Friday, 12 February 2016
Political wind of change in US too
I have no expertise in American politics, but it does not need expert knowledge to discern that the results of the primaries in New Hampshire indicate the same weariness with existing politics that has been exhibited here and in other parts of Europe.
Maybe it won't last. Maybe Donald Trump's frightening lead will evaporate once the Republicans settle on a single alternative. Maybe the Democrats' surprising support for Bernie Sanders (a Socialist!) will eventually be squashed by the might and money of the Clinton machine. But it is clear that, for the moment at least, those more active in American politics are rejecting "the mixture as before" and crying out for something new and different.

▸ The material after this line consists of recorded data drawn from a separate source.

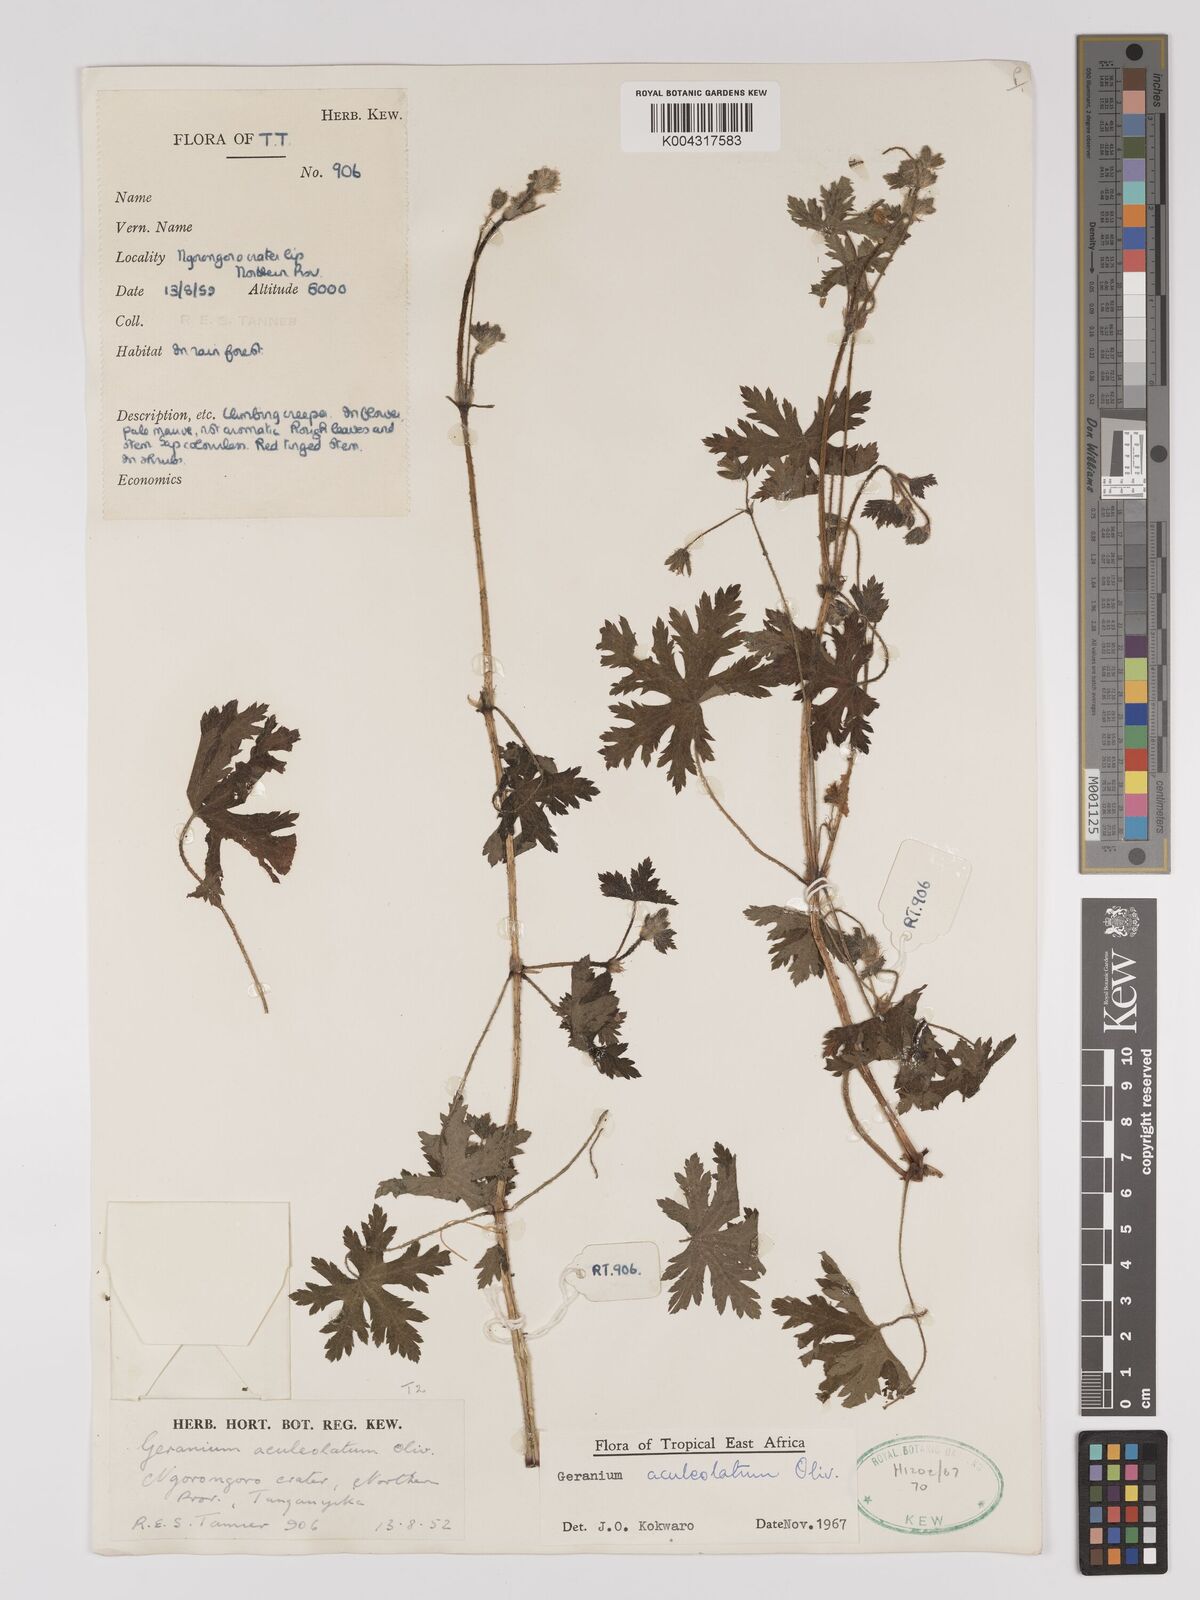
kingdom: Plantae
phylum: Tracheophyta
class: Magnoliopsida
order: Geraniales
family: Geraniaceae
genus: Geranium
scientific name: Geranium aculeolatum
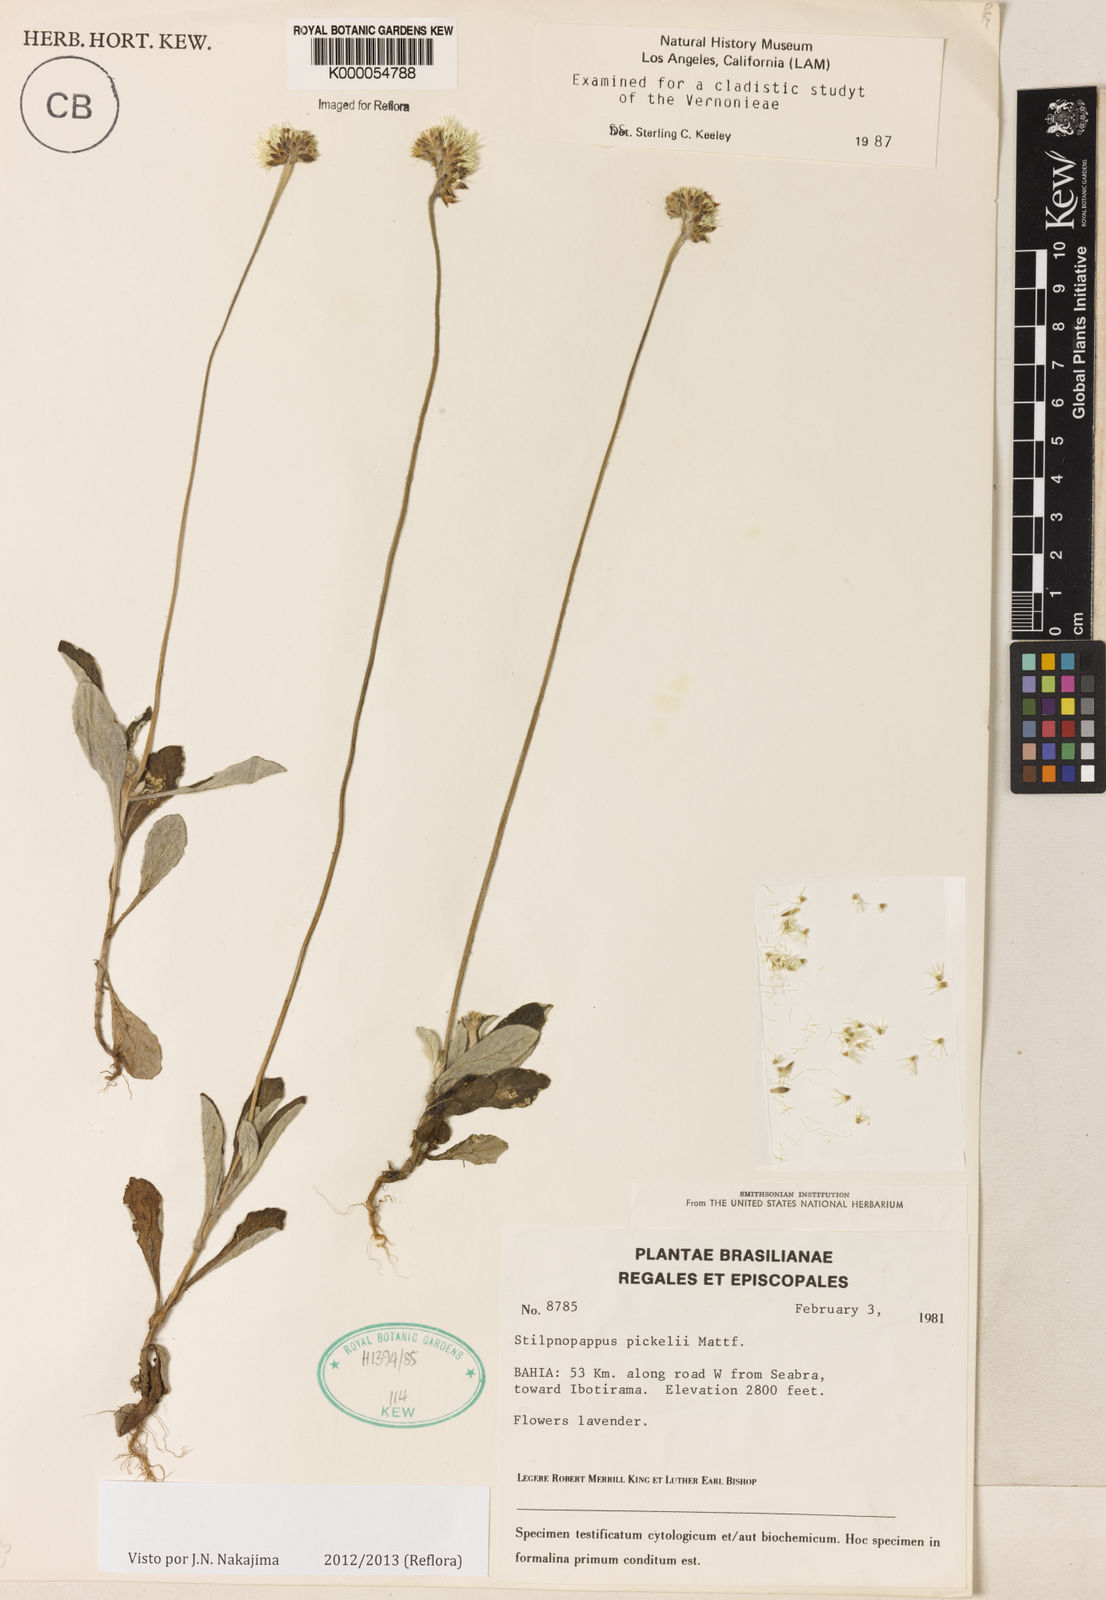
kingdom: Plantae
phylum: Tracheophyta
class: Magnoliopsida
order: Asterales
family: Asteraceae
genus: Stilpnopappus
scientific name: Stilpnopappus pratensis
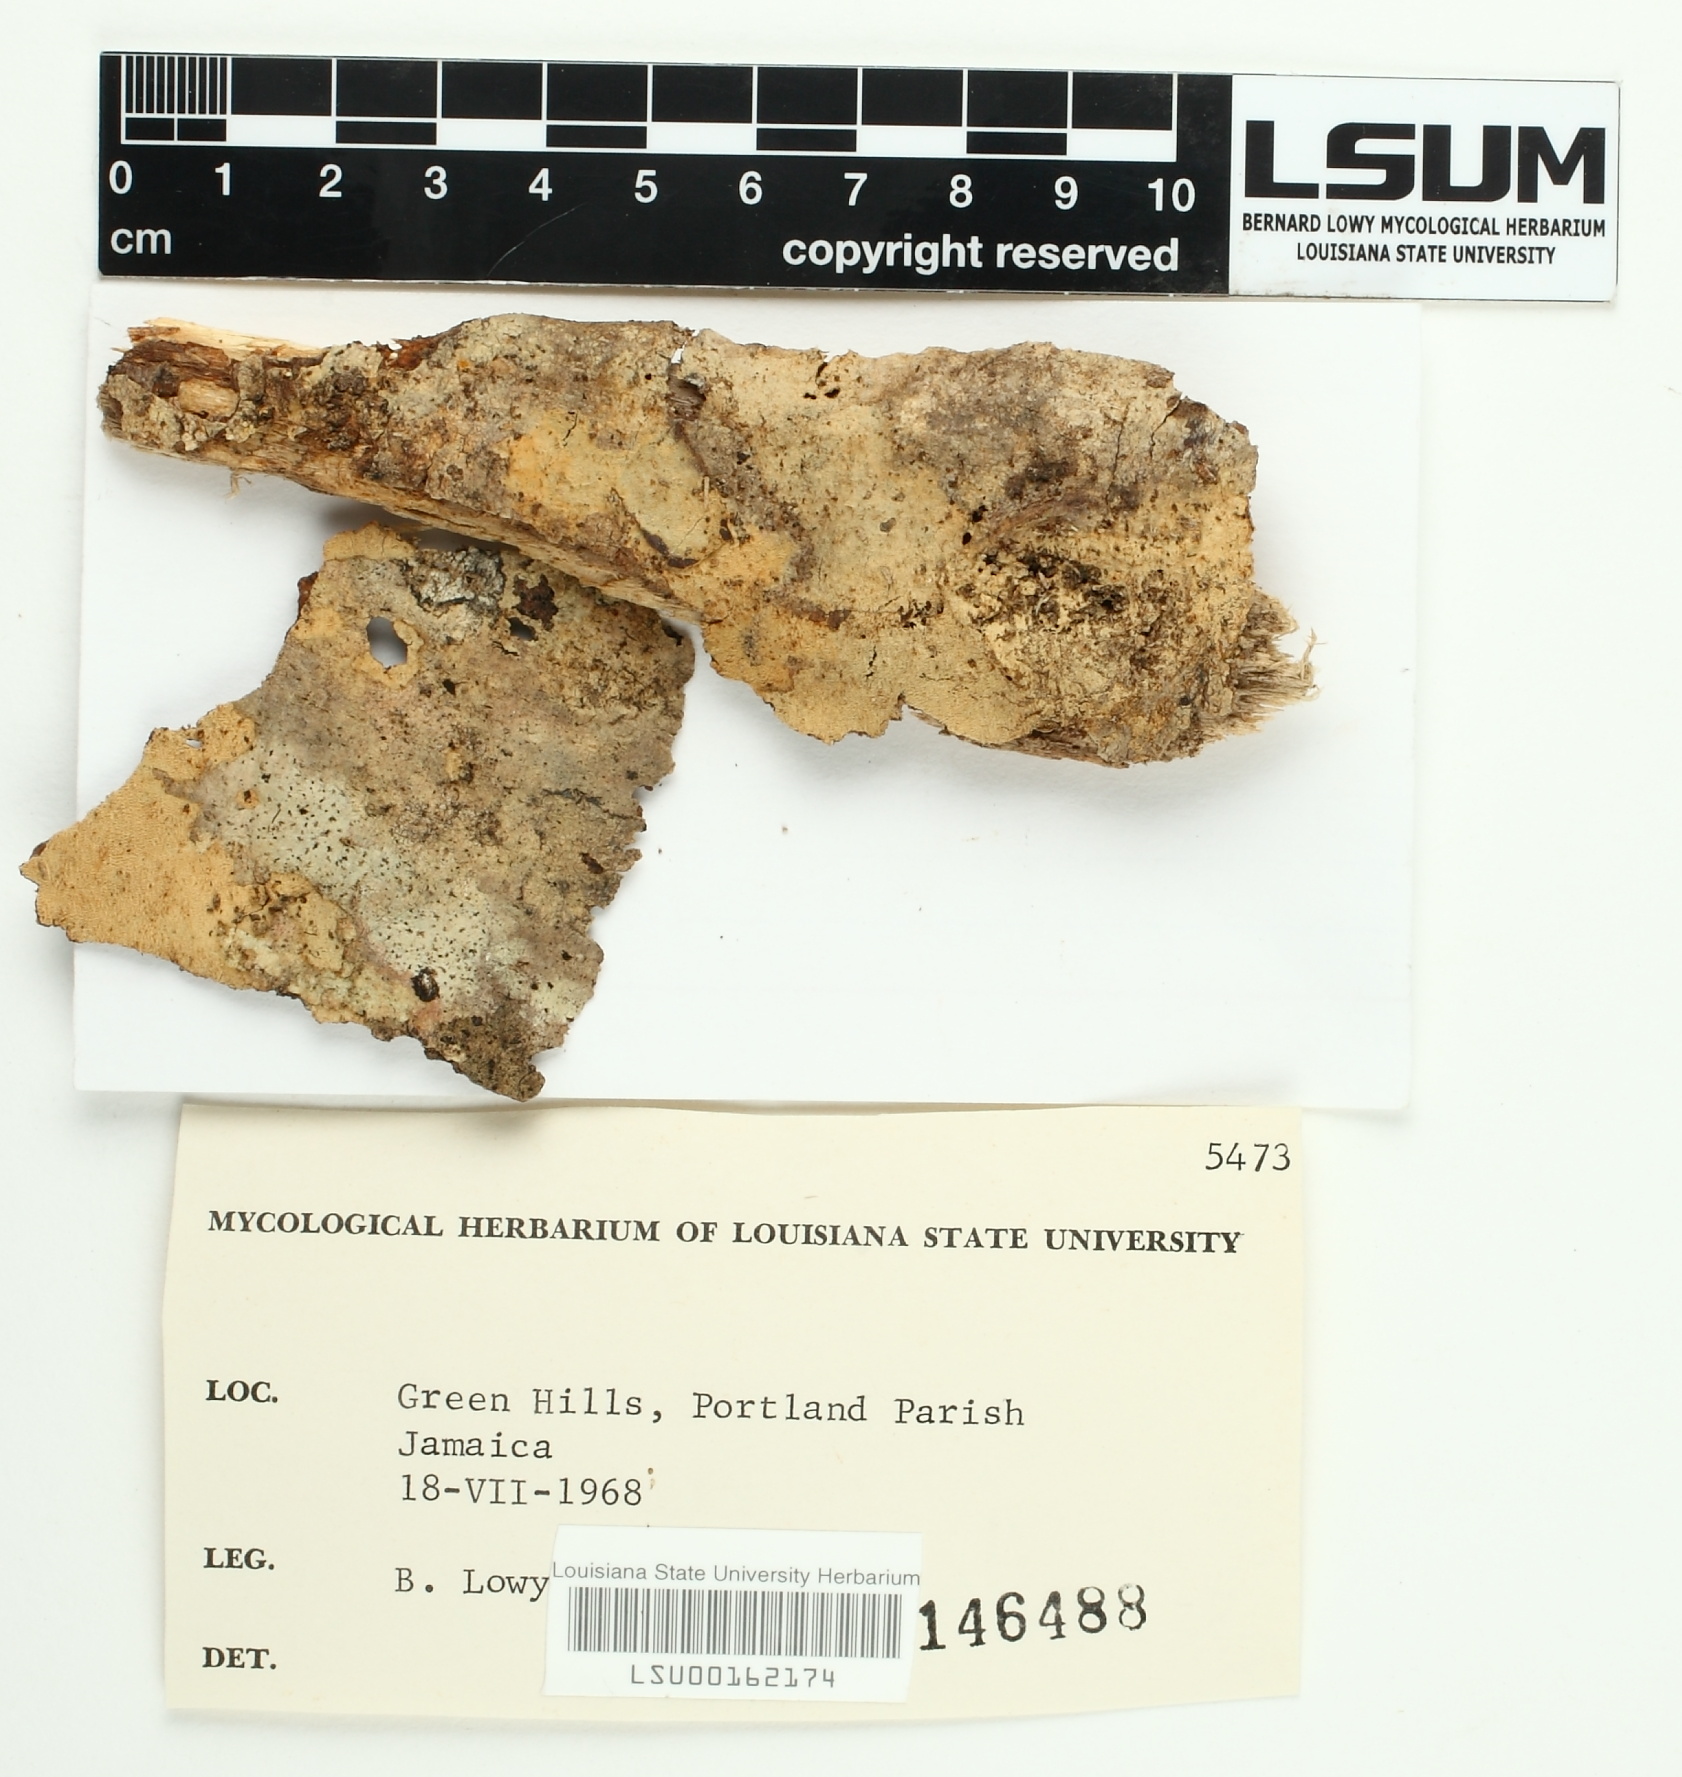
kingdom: Fungi
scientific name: Fungi
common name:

Clearly, as in Britain, the existing party establishments are terrified that what motivates the party activists may not be quite so appealing to the electorate at large. In the case of Trump and the Republicans one fervently hopes they are right. But on the left, as Syriza in Greece and Podemas in Spain have so ably demonstrated, the enthusiasm of youth can generate meaningful support for concepts of fairness and change which the established left-of-centre parties are now too timid to embrace .
To my mind the message for British politics is clear. Jeremy Corbyn has reached out to such a constituency of grass-roots enthusiasts. The Labour Party establishment, instead of rejoicing (if one dare use an expression tarnished by Mrs Thatcher), carps, criticises, and in Hilary Benn's case, openly opposes. Journalists from whom one hoped for better, join the chorus. The flip-flopping Polly Toynbee rarely mentions Corbyn without attaching the adjective "unelectable." In yesterday's Guardian, referring to Corbyn supporters, Suzanne Moore writes: "the thrill of principle unsullied by the reality of power, appeals." So far, alas, the Liberal Democrat leaders, such as remain, have been more "snipive" than supportive.
Although predictions of the political future in these uncertain times are mostly doomed to be proved false, of one thing I am pretty certain. That is that if the Labour establishment prevails, and replaces Corbyn with one of its pillars - Andy Burnham, Yvette Cooper, or either of the other two whose names I forget, and the Liberal Democrats continue to snipe Corbyn rather than support those many goals of his which we share (though our method of achieving them may be different) then we are handing the government of our country to the Tory destroyers for yet another generation.